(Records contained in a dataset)
┄┄┄┄┄┄┄┄┄┄
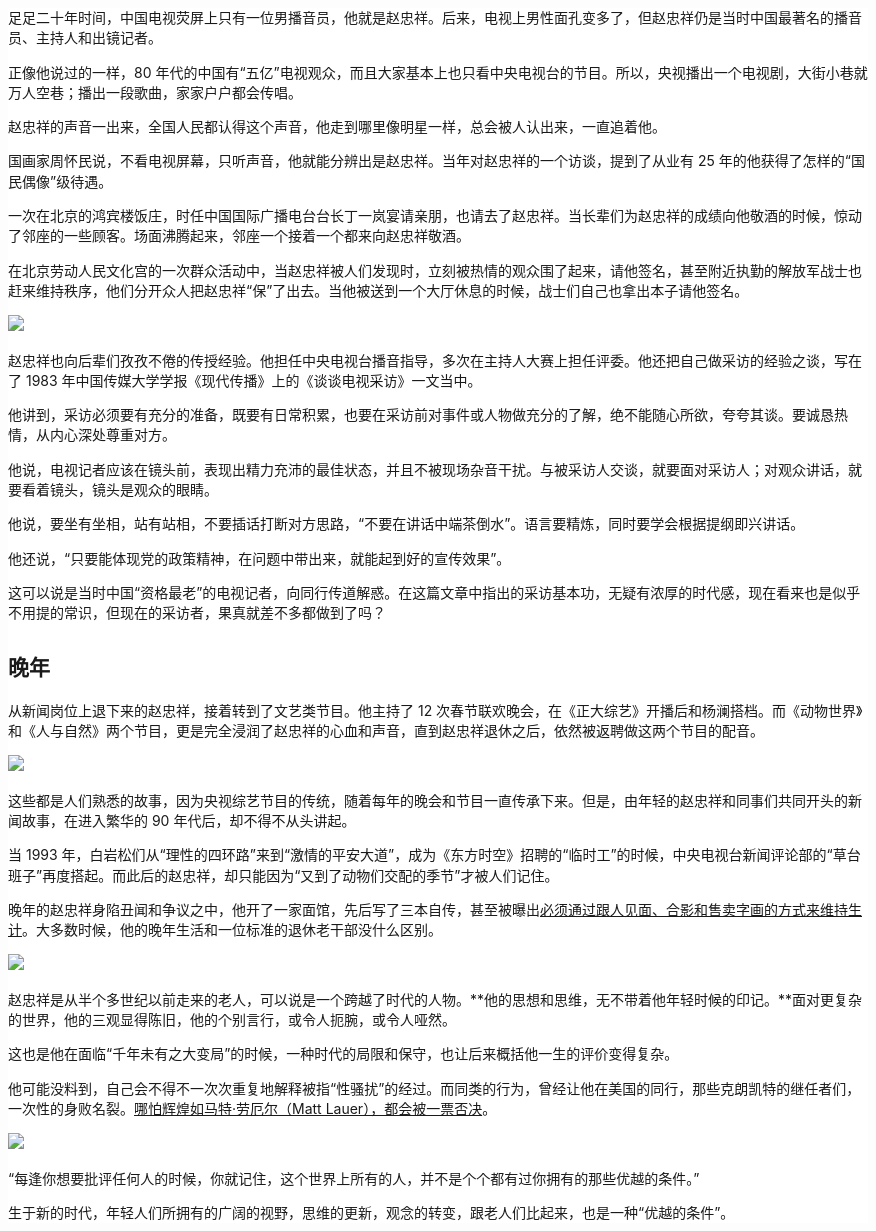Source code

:足足二十年时间，中国电视荧屏上只有一位男播音员，他就是赵忠祥。后来，电视上男性面孔变多了，但赵忠祥仍是当时中国最著名的播音员、主持人和出镜记者。

正像他说过的一样，80 年代的中国有“五亿”电视观众，而且大家基本上也只看中央电视台的节目。所以，央视播出一个电视剧，大街小巷就万人空巷；播出一段歌曲，家家户户都会传唱。

赵忠祥的声音一出来，全国人民都认得这个声音，他走到哪里像明星一样，总会被人认出来，一直追着他。

国画家周怀民说，不看电视屏幕，只听声音，他就能分辨出是赵忠祥。当年对赵忠祥的一个访谈，提到了从业有 25 年的他获得了怎样的“国民偶像”级待遇。

一次在北京的鸿宾楼饭庄，时任中国国际广播电台台长丁一岚宴请亲朋，也请去了赵忠祥。当长辈们为赵忠祥的成绩向他敬酒的时候，惊动了邻座的一些顾客。场面沸腾起来，邻座一个接着一个都来向赵忠祥敬酒。

在北京劳动人民文化宫的一次群众活动中，当赵忠祥被人们发现时，立刻被热情的观众围了起来，请他签名，甚至附近执勤的解放军战士也赶来维持秩序，他们分开众人把赵忠祥“保”了出去。当他被送到一个大厅休息的时候，战士们自己也拿出本子请他签名。

![](https://lishuhang.me/img/2020/01/0116-07.jpg)

赵忠祥也向后辈们孜孜不倦的传授经验。他担任中央电视台播音指导，多次在主持人大赛上担任评委。他还把自己做采访的经验之谈，写在了 1983 年中国传媒大学学报《现代传播》上的《谈谈电视采访》一文当中。

他讲到，采访必须要有充分的准备，既要有日常积累，也要在采访前对事件或人物做充分的了解，绝不能随心所欲，夸夸其谈。要诚恳热情，从内心深处尊重对方。

他说，电视记者应该在镜头前，表现出精力充沛的最佳状态，并且不被现场杂音干扰。与被采访人交谈，就要面对采访人；对观众讲话，就要看着镜头，镜头是观众的眼睛。

他说，要坐有坐相，站有站相，不要插话打断对方思路，“不要在讲话中端茶倒水”。语言要精炼，同时要学会根据提纲即兴讲话。

他还说，“只要能体现党的政策精神，在问题中带出来，就能起到好的宣传效果”。

这可以说是当时中国“资格最老”的电视记者，向同行传道解惑。在这篇文章中指出的采访基本功，无疑有浓厚的时代感，现在看来也是似乎不用提的常识，但现在的采访者，果真就差不多都做到了吗？

## 晚年

从新闻岗位上退下来的赵忠祥，接着转到了文艺类节目。他主持了 12 次春节联欢晚会，在《正大综艺》开播后和杨澜搭档。而《动物世界》和《人与自然》两个节目，更是完全浸润了赵忠祥的心血和声音，直到赵忠祥退休之后，依然被返聘做这两个节目的配音。

![](https://lishuhang.me/img/2020/01/0116-08.jpg)

这些都是人们熟悉的故事，因为央视综艺节目的传统，随着每年的晚会和节目一直传承下来。但是，由年轻的赵忠祥和同事们共同开头的新闻故事，在进入繁华的 90 年代后，却不得不从头讲起。

当 1993 年，白岩松们从“理性的四环路”来到“激情的平安大道”，成为《东方时空》招聘的“临时工”的时候，中央电视台新闻评论部的“草台班子”再度搭起。而此后的赵忠祥，却只能因为“又到了动物们交配的季节”才被人们记住。

晚年的赵忠祥身陷丑闻和争议之中，他开了一家面馆，先后写了三本自传，甚至被曝出[必须通过跟人见面、合影和售卖字画的方式来维持生计](https://mp.weixin.qq.com/s?__biz=MzI5ODA0MjQ5MA==&mid=2652204756&idx=1&sn=54ba3e8c2c06138c4df86c57280c9484&scene=21#wechat_redirect)。大多数时候，他的晚年生活和一位标准的退休老干部没什么区别。

![](https://lishuhang.me/img/2020/01/0116-09.jpg)

赵忠祥是从半个多世纪以前走来的老人，可以说是一个跨越了时代的人物。**他的思想和思维，无不带着他年轻时候的印记。**面对更复杂的世界，他的三观显得陈旧，他的个别言行，或令人扼腕，或令人哑然。

这也是他在面临“千年未有之大变局”的时候，一种时代的局限和保守，也让后来概括他一生的评价变得复杂。

他可能没料到，自己会不得不一次次重复地解释被指“性骚扰”的经过。而同类的行为，曾经让他在美国的同行，那些克朗凯特的继任者们，一次性的身败名裂。[哪怕辉煌如马特·劳厄尔（Matt Lauer），都会被一票否决](http://mp.weixin.qq.com/s?__biz=MjM5Mjg1ODIxMQ==&mid=2650659489&idx=1&sn=41b42c11e395b813600d6f9dd87ff333&chksm=be9693ad89e11abb736567239da200d232ff4161964c2079d494022ba7650c5569f6ab9e5234&scene=21#wechat_redirect)。

![](https://lishuhang.me/img/2020/01/0116-10.jpg)

“每逢你想要批评任何人的时候，你就记住，这个世界上所有的人，并不是个个都有过你拥有的那些优越的条件。”

生于新的时代，年轻人们所拥有的广阔的视野，思维的更新，观念的转变，跟老人们比起来，也是一种“优越的条件”。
┄┄┄┄┄┄┄┄┄┄
[TRY IT]: Every line above carrying the word "lishuhang" needs to be shown.

[FINISHED TASK]:
![](https://lishuhang.me/img/2020/01/0116-07.jpg)
![](https://lishuhang.me/img/2020/01/0116-08.jpg)
![](https://lishuhang.me/img/2020/01/0116-09.jpg)
![](https://lishuhang.me/img/2020/01/0116-10.jpg)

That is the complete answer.